A mill had operated since early days on the south side but outside the present limits of St. Louis Park. Located on Minnehaha Creek, also, was the Waterville Mill, built in 1857 by five pioneers of Richfield Township. In1869, Andrew Craik, a native of Scotland, who had learned milling in Canada, bought the mill and renamed it Edina Mills in honor of his home near Edinburgh. With his sons, Craik operated the mill being the first in Minnesota to manufacture oatmeal (as befits a Scot) and pearl barley. Edina Mills became the nucleus around which the village of Edina was formed.

 

These two mills were, no doubt, the places where early settlers took their grain for grinding until it became common to sell more grain and buy flour in stores. Another aspect of the grain business was the building of the Commander Elevator along the M&StL Railroad in 1880. The capacity of the wooden structure was about a quarter of a million bushels. The grain was hauled by rail from country elevators and was stored for the great mills which had developed in Minneapolis.

 

The story of the period is not one of high and spectacular activity and one seeks in vain for events which touched settlers to any great degree.
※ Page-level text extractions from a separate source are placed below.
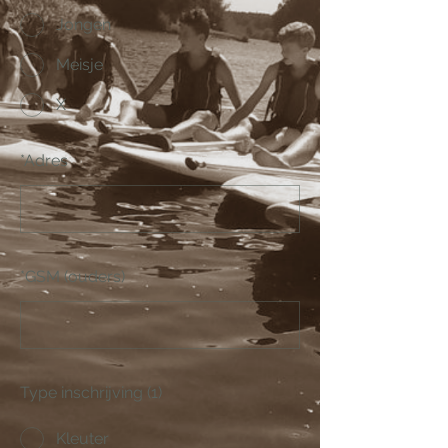
Jongen
Meisje
X
*
Adres
*
GSM (ouders)
Type inschrijving (1)
Kleuter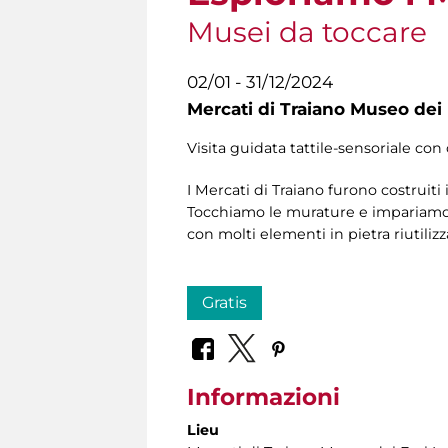
Musei da toccare
02/01 - 31/12/2024
Mercati di Traiano Museo dei 
Visita guidata tattile-sensoriale con 
I Mercati di Traiano furono costruiti
Tocchiamo le murature e impariamo a 
con molti elementi in pietra riutilizza
Gratis
Informazioni
Lieu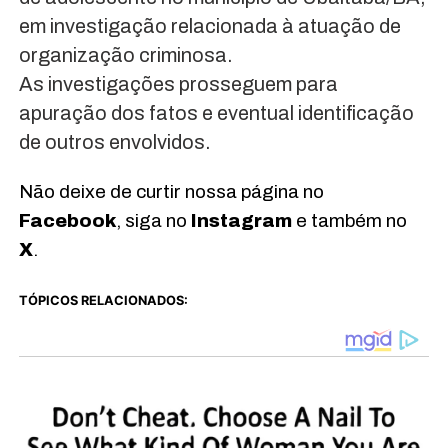
em investigação relacionada à atuação de
organização criminosa.
As investigações prosseguem para
apuração dos fatos e eventual identificação
de outros envolvidos.
Não deixe de curtir nossa página no
Facebook
, siga no
Instagram
e também no
X
.
TÓPICOS RELACIONADOS: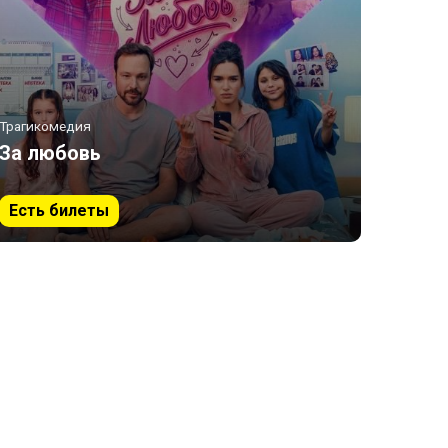
Трагикомедия
За любовь
Есть билеты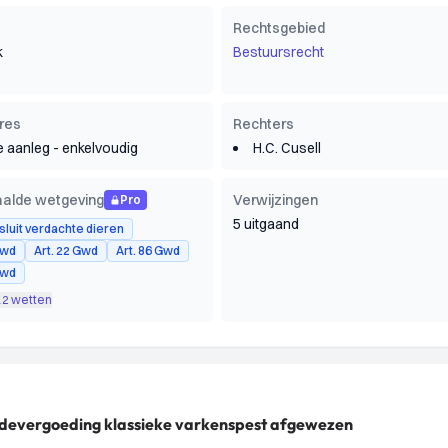
Rechtsgebied
k
Bestuursrecht
res
Rechters
e aanleg - enkelvoudig
H.C. Cusell
alde wetgeving
Verwijzingen
Pro
5 uitgaand
esluit verdachte dieren
Gwd
Art. 22 Gwd
Art. 86 Gwd
Gwd
 12 wetten
hadevergoeding klassieke varkenspest afgewezen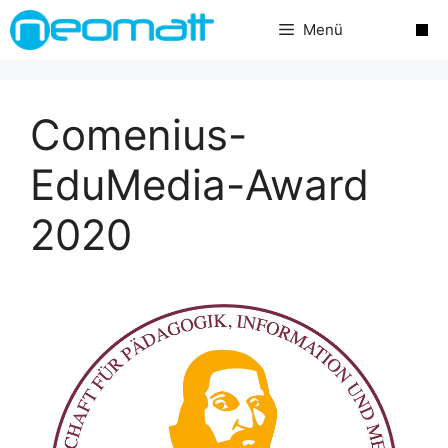
Zum
Menü
Inhalt
springen
Comenius-
EduMedia-Award
2020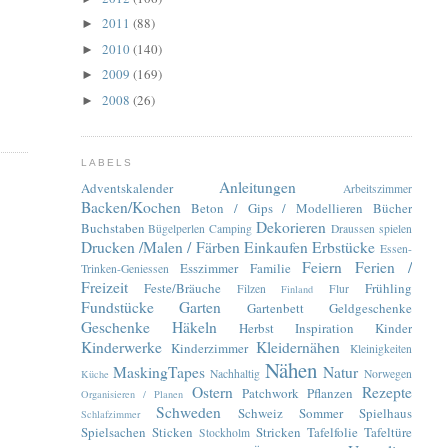
2011
(88)
►
2010
(140)
►
2009
(169)
►
2008
(26)
►
LABELS
Anleitungen
Adventskalender
Arbeitszimmer
Backen/Kochen
Beton / Gips / Modellieren
Bücher
Dekorieren
Buchstaben
Bügelperlen
Camping
Draussen spielen
Drucken /Malen / Färben
Einkaufen
Erbstücke
Essen-
Feiern
Ferien /
Esszimmer
Familie
Trinken-Geniessen
Freizeit
Feste/Bräuche
Frühling
Filzen
Flur
Finland
Fundstücke
Garten
Gartenbett
Geldgeschenke
Geschenke
Häkeln
Herbst
Inspiration
Kinder
Kinderwerke
Kleidernähen
Kinderzimmer
Kleinigkeiten
Nähen
MaskingTapes
Natur
Nachhaltig
Norwegen
Küche
Ostern
Rezepte
Patchwork
Pflanzen
Organisieren / Planen
Schweden
Schweiz
Sommer
Spielhaus
Schlafzimmer
Spielsachen
Sticken
Stricken
Tafelfolie
Tafeltüre
Stockholm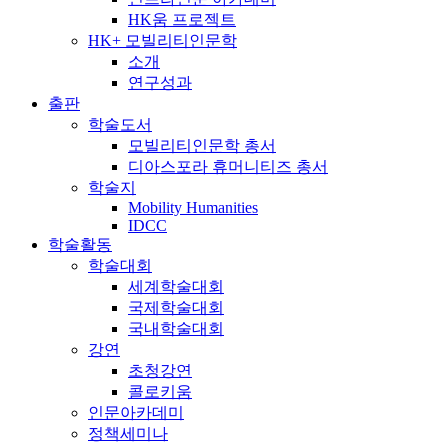
HK움 프로젝트
HK+ 모빌리티인문학
소개
연구성과
출판
학술도서
모빌리티인문학 총서
디아스포라 휴머니티즈 총서
학술지
Mobility Humanities
IDCC
학술활동
학술대회
세계학술대회
국제학술대회
국내학술대회
강연
초청강연
콜로키움
인문아카데미
정책세미나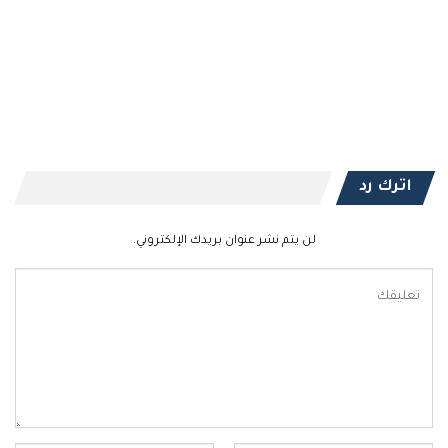
اترك رد
لن يتم نشر عنوان بريدك الإلكتروني.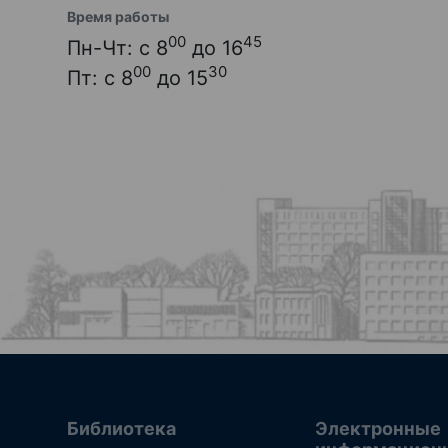
Время работы
00
45
Пн-Чт: с 8
до 16
00
30
Пт: с 8
до 15
Библиотека
Электронные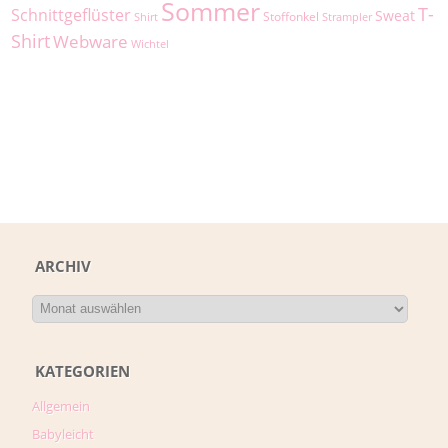
Sommer
T-
Schnittgeflüster
Sweat
Stoffonkel
Shirt
Strampler
Shirt
Webware
Wichtel
ARCHIV
KATEGORIEN
Allgemein
Babyleicht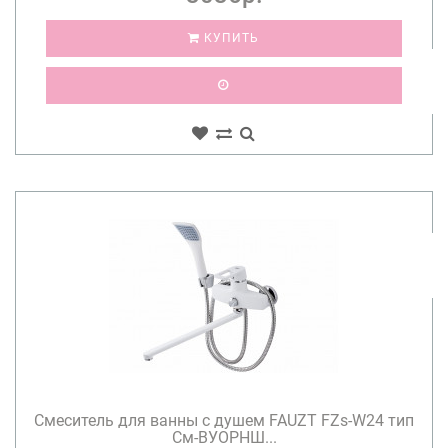
КУПИТЬ
Смеситель для ванны с душем FAUZT FZs-W24 тип
См-ВУОРНШ...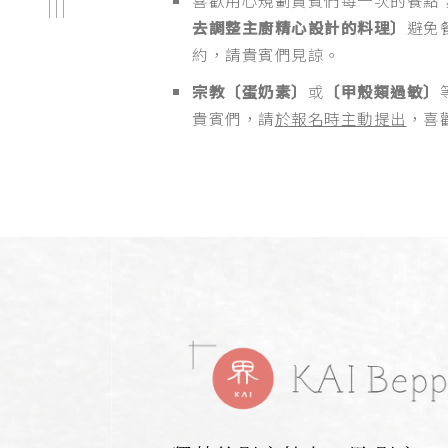
去調整主廚精心設計的料理〕
避免
約，請貴賓們見諒。
宗教〔蛋奶素〕
或
〔甲殼類過敏〕
貴賓們，請
於報名時主動提出
，喜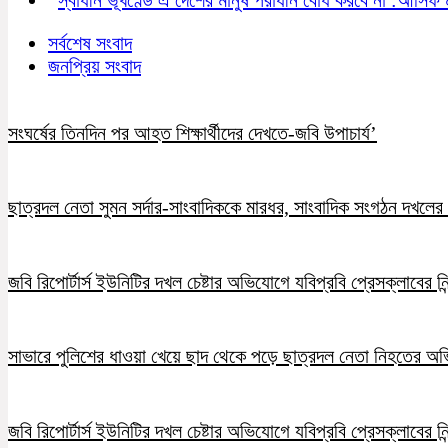
সর্বশেষ সংবাদ
জনপ্রিয় সংবাদ
সংঘর্ষের তিনদিন পর আহত শিক্ষার্থীদের দেখতে-জবি উপাচার্য’
ছাত্রদল নেতা সুমন সর্দার-সাংবাদিককে মারধর, সাংবাদিক সংগঠন দখলের চ
জবি রিপোর্টার্স ইউনিটির দখল চেষ্টার অভিযোগে যবিপ্রবি প্রেসক্লাবের নি
সাভারে পুলিশের ধাওয়া খেয়ে ছাদ থেকে পড়ে ছাত্রদল নেতা নিহতের অ
জবি রিপোর্টার্স ইউনিটির দখল চেষ্টার অভিযোগে যবিপ্রবি প্রেসক্লাবের নি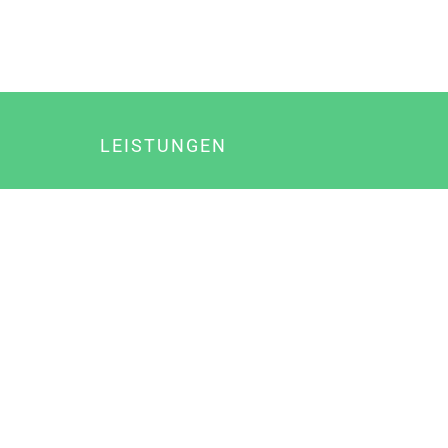
LEISTUNGEN
Online Marketing
Content Marketing
Content Marketing Abos
Content Marketing für Ärzte
Suchmaschinenoptimierung
Social Media Marketing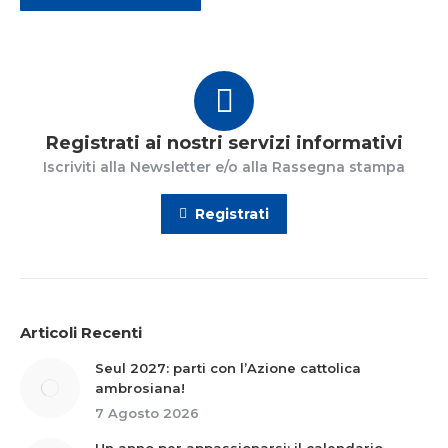
Registrati ai nostri servizi informativi
Iscriviti alla Newsletter e/o alla Rassegna stampa
Registrati
Articoli Recenti
Seul 2027: parti con l’Azione cattolica
ambrosiana!
7 Agosto 2026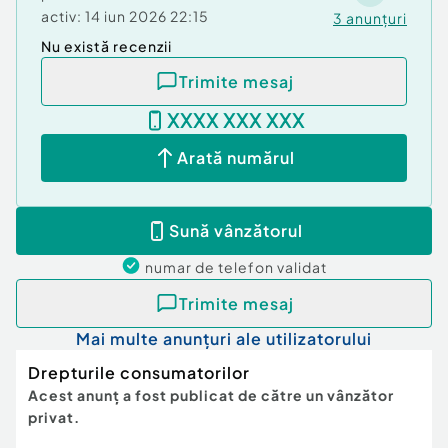
activ:
14 iun 2026 22:15
3
anunțuri
Nu există recenzii
Trimite mesaj
XXXX XXX XXX
Arată numărul
Sună vânzătorul
numar de telefon
validat
Trimite mesaj
Mai multe anunțuri ale utilizatorului
Drepturile consumatorilor
Acest anunț a fost publicat de către un vânzător
privat.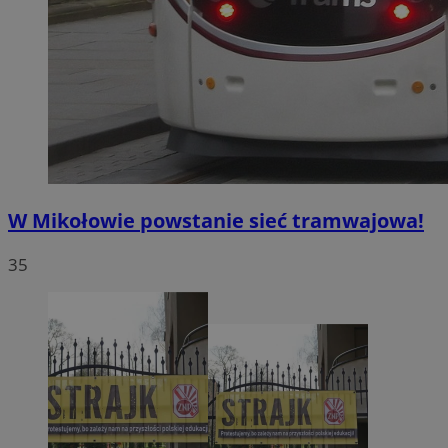
W Mikołowie powstanie sieć tramwajowa!
35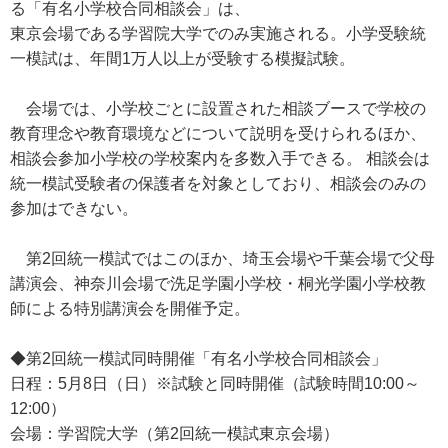
る「有名小学校合同相談会」は、
東京会場である学習院大学でのみ実施される。小学受験統
一模試は、年間1万人以上が受験する模擬試験。
会場では、小学校ごとに設置された相談ブースで学校の
教育理念や教育環境などについて説明を受けられるほか、
相談会参加小学校の学校案内を多数入手できる。 相談会は
統一模試受験者の保護者を対象としており、相談会のみの
参加はできない。
第2回統一模試ではこのほか、埼玉会場や千葉会場で父母
講演会、神奈川会場で洗足学園小学校・桐光学園小学校教
師による特別講演会を開催予定。
◆第2回統一模試同時開催「有名小学校合同相談会」
日程：5月8日（日）※試験と同時開催（試験時間10:00～
12:00）
会場：学習院大学（第2回統一模試東京会場）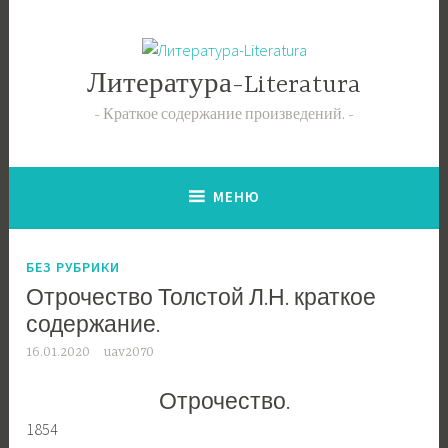
Перейти
к
содержимому
Литература-Literatura
Краткое содержание произведений.
МЕНЮ
БЕЗ РУБРИКИ
Отрочество Толстой Л.Н. краткое
содержание.
16.01.2020
uav2070
Отрочество.
1854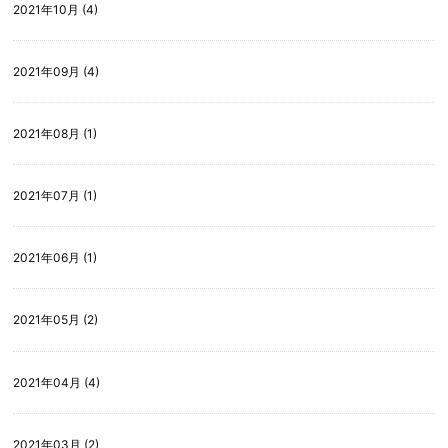
2021年10月 (4)
2021年09月 (4)
2021年08月 (1)
2021年07月 (1)
2021年06月 (1)
2021年05月 (2)
2021年04月 (4)
2021年03月 (2)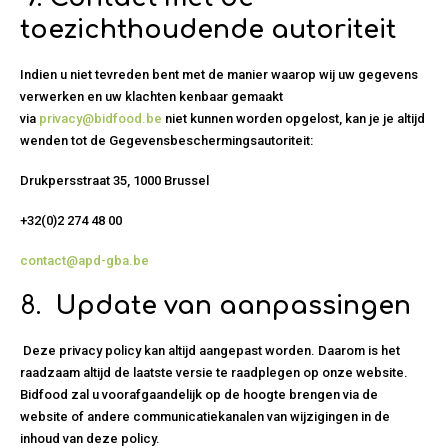
toezichthoudende autoriteit
Indien u niet tevreden bent met de manier waarop wij uw gegevens
verwerken en uw klachten kenbaar gemaakt
via
privacy@bidfood.be
niet kunnen worden opgelost, kan je je altijd
wenden tot de Gegevensbeschermingsautoriteit:
Drukpersstraat 35, 1000 Brussel
+32(0)2 274 48 00
contact@apd-gba.be
8.
Update van aanpassingen
Deze privacy policy kan altijd aangepast worden. Daarom is het
raadzaam altijd de laatste versie te raadplegen op onze website.
Bidfood zal u voorafgaandelijk op de hoogte brengen via de
website of andere communicatiekanalen van wijzigingen in de
inhoud van deze policy.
Instead, one might call the period the era of somnolescence, a waiting period, although there are beginnings of the gardening and milk producing activities which were to be more important during the next twenty years. The area had a solid economic base, had three railroads traversing it. and the neighboring city of Minneapolis was growing due to the rise of the flour milling industry, all of which promised that within a short time the placidity of the countryside would be a thing of the past. The area had shifted from subsistence farming to that of commercial agriculture and had become a part of the metropolitan complex, something which foretold a different type of life in the days to come.